By Tulsa World
After years of virtually ignoring, then struggling with, a large number of structurally deficient bridges, Oklahoma is finally getting a handle on the problem.
That’s what a Tulsa World analysis of National Bridge Inventory data from 2005 to 2011 showed. The analysis, detailed in a Tuesday story by World Staff Writer Casey Smith, revealed that about 22 percent of the state’s bridges are deemed structurally deficient, an improvement from the 30 percent reported in 2005.

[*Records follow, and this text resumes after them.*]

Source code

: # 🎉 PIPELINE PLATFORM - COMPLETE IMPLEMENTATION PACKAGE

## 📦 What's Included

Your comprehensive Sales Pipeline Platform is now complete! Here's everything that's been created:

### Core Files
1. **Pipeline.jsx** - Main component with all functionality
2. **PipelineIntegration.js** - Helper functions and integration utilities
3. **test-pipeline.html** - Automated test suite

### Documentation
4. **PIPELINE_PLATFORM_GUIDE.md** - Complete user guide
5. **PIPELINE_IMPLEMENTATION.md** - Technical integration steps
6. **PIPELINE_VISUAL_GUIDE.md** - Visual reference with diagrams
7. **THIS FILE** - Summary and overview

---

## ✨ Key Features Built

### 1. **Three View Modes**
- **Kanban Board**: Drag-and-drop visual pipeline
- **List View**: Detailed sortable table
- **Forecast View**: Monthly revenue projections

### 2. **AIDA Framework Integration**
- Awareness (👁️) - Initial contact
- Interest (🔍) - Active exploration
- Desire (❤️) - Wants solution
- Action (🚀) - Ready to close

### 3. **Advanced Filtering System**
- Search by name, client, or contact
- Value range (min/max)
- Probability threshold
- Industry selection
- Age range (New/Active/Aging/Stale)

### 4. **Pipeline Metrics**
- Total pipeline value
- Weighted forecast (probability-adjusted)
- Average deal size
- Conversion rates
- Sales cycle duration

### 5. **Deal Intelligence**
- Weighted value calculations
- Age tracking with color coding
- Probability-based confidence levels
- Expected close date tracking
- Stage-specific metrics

Of the 6,800 highway bridges maintained by the Oklahoma Department of Transportation, only 167 do not have funds committed for their repair, and that backlog will be eliminated by 2019, according to ODOT officials. Compare that with 2004, when ODOT had 1,168 structurally deficient bridges in its care.
There are a couple of reasons Oklahoma has been able to make progress with its deficient bridges. One is that state funds available to the state for roads and bridges have increased from $179.7 million in 2005 to an estimated $453.6 million for 2013.
The other major reason for improvement is the Rebuilding Oklahoma Access and Driver Safety (ROADS) fund, created by the Legislature in 2005. The fund has grown from $15 million in 2006 to an estimated $292.4 million in fiscal 2013.
Creation of the ROADS fund marked the first significant infusion of state money into bridge improvement.
It’s popular to say that problems can’t be solved by throwing money at them. The problem of deficient bridges is a very big one that can be – and is being – solved by throwing money at it.